• _Exercise objective_
No pictures go into the copy. Write out exactly the lines below from the one containing "pinky dip: (619, 498)" through the one containing "index dip: (739, 235)".

• _Task inputs_
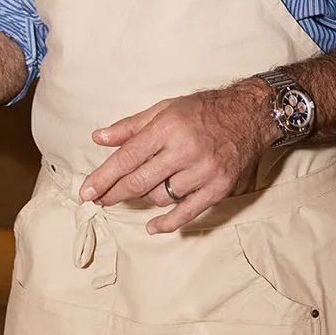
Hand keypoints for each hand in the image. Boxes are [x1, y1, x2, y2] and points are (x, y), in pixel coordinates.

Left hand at [79, 81, 275, 233]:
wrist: (249, 115)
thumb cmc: (203, 110)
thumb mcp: (164, 108)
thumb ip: (130, 126)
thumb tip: (98, 138)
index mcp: (168, 128)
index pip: (127, 158)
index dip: (103, 177)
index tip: (86, 192)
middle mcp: (184, 150)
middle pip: (139, 181)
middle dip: (114, 194)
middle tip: (99, 200)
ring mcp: (203, 172)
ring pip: (160, 197)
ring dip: (145, 197)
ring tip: (141, 189)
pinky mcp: (218, 188)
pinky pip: (187, 213)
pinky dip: (167, 223)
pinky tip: (152, 226)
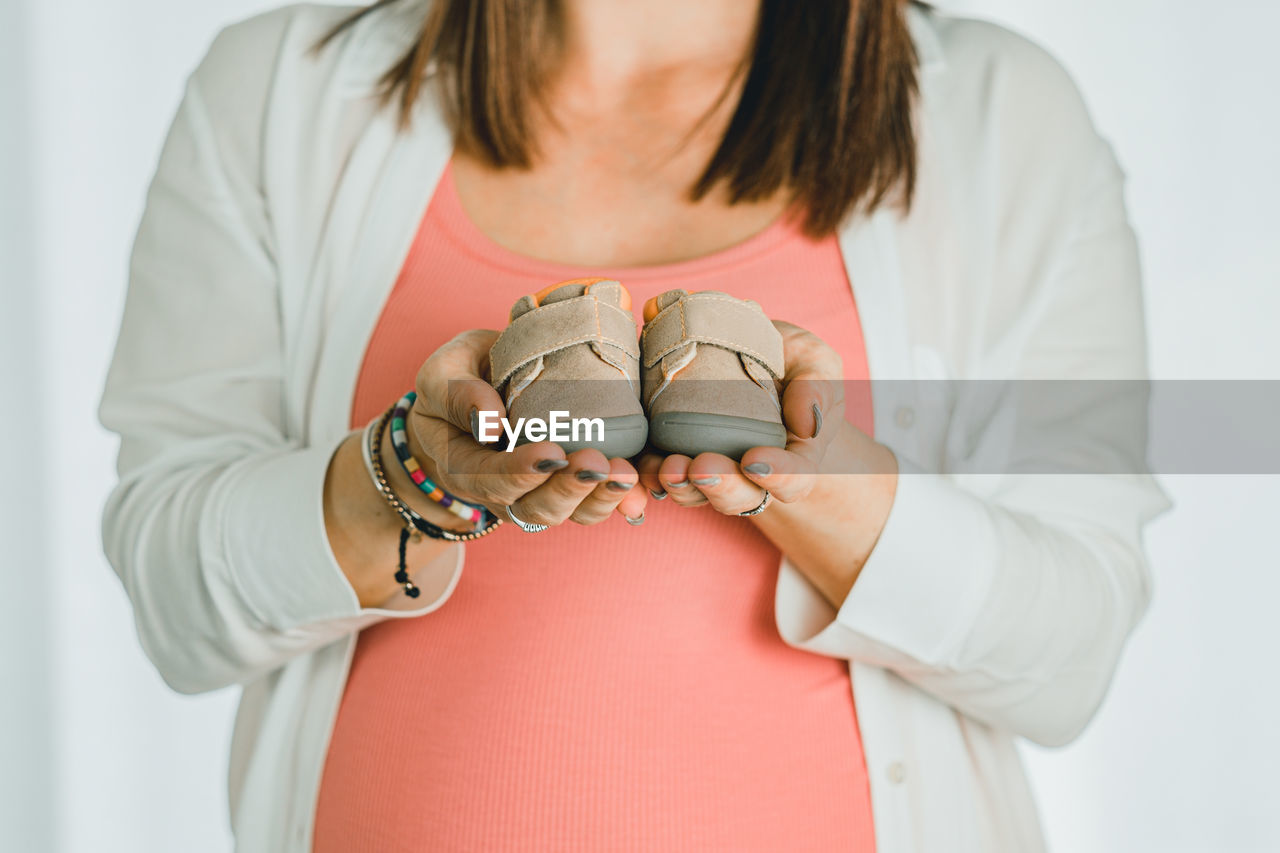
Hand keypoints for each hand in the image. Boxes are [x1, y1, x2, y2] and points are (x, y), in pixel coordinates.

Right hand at [407, 330, 647, 527]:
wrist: (474, 390)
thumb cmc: (456, 377)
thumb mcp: (442, 373)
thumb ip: (458, 393)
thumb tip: (490, 422)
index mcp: (463, 466)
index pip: (489, 479)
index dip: (521, 472)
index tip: (551, 453)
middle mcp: (500, 491)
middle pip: (533, 508)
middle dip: (568, 488)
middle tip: (596, 462)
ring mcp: (536, 493)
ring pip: (568, 513)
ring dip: (599, 498)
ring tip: (626, 474)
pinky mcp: (566, 484)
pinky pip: (592, 502)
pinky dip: (619, 498)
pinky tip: (642, 486)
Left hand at [637, 320, 844, 513]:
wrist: (748, 353)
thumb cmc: (792, 361)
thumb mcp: (815, 362)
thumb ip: (817, 387)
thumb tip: (806, 426)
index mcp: (797, 457)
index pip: (796, 480)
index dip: (778, 478)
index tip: (755, 460)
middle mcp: (754, 474)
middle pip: (742, 497)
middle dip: (721, 487)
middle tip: (703, 467)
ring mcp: (715, 470)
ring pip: (698, 495)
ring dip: (681, 487)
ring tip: (667, 467)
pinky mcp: (680, 457)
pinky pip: (663, 479)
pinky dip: (651, 477)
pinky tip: (642, 464)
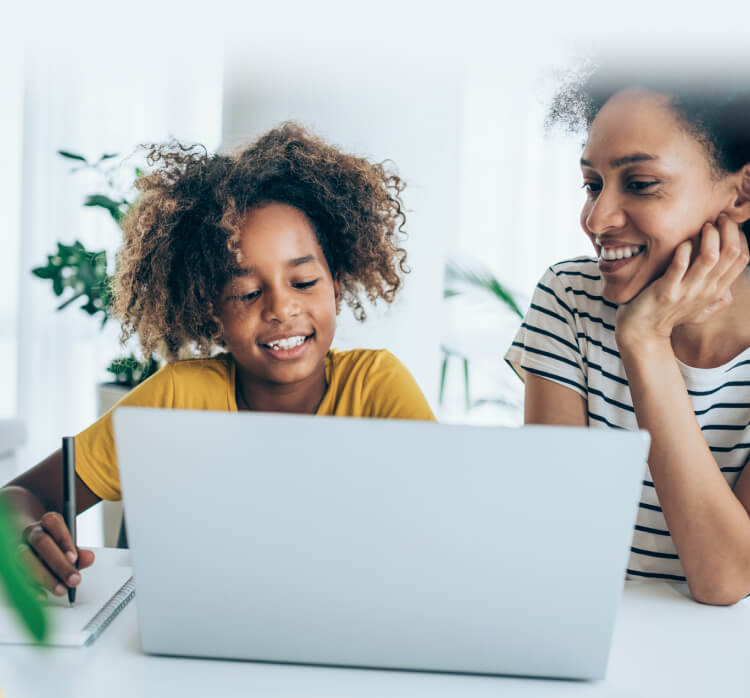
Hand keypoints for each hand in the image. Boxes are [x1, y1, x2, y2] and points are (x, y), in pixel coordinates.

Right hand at [17, 511, 94, 595]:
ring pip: (26, 559)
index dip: (64, 541)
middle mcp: (31, 532)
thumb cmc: (55, 544)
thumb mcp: (69, 545)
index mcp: (48, 522)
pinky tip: (43, 595)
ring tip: (61, 590)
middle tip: (74, 579)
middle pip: (41, 543)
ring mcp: (19, 547)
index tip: (74, 558)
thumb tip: (88, 558)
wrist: (32, 545)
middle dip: (59, 563)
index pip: (54, 523)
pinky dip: (31, 587)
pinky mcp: (12, 565)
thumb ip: (79, 552)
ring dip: (45, 577)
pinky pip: (18, 575)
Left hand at [615, 213, 749, 347]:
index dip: (739, 235)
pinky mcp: (665, 291)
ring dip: (708, 236)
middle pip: (731, 253)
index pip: (742, 257)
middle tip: (717, 218)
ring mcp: (686, 291)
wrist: (642, 332)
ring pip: (710, 256)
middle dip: (728, 229)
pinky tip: (681, 243)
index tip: (728, 223)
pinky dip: (683, 250)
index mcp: (716, 291)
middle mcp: (706, 290)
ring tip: (703, 227)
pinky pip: (679, 265)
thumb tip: (729, 291)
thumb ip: (716, 300)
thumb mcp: (700, 311)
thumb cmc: (669, 316)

• _Answer for this exercise_
pinky dip: (619, 498)
pinky tip: (642, 486)
Left hand at [637, 320, 844, 513]:
wrist: (748, 353)
thumb cmc: (792, 361)
thumb mcp: (815, 362)
thumb ip: (817, 387)
thumb tip: (806, 426)
index mcp: (797, 457)
index pip: (796, 480)
index dip: (778, 478)
index tip: (755, 460)
middle mcp: (754, 474)
middle pip: (742, 497)
middle dip: (721, 487)
middle tip: (703, 467)
ring mcp: (715, 470)
ring pip: (698, 495)
ring dip: (681, 487)
ring tip: (667, 467)
pinky mcp: (680, 457)
pinky pip: (663, 479)
pinky dip: (651, 477)
pinky tip: (642, 464)
Hand keypoints for each hand in the image. Boxes are [x1, y1, x2, y2] and points are (x, y), in pixel coordinates.

Right hand at [17, 511, 94, 595]:
ring pip: (26, 559)
index dip: (64, 541)
middle mcp: (31, 532)
thumb cmc: (55, 544)
thumb mcp: (69, 545)
index mcp: (48, 522)
pinky tip: (43, 595)
ring tip: (61, 590)
middle tip: (74, 579)
middle pip: (41, 543)
ring mcp: (19, 547)
index tip: (74, 558)
thumb tip: (88, 558)
wrist: (32, 545)
middle dip: (59, 563)
index pip: (54, 523)
pinky dip: (31, 587)
pinky mcp: (12, 565)
thumb ip: (79, 552)
ring dip: (45, 577)
pinky pip: (18, 575)
Left hand at [615, 213, 749, 347]:
index dip: (739, 235)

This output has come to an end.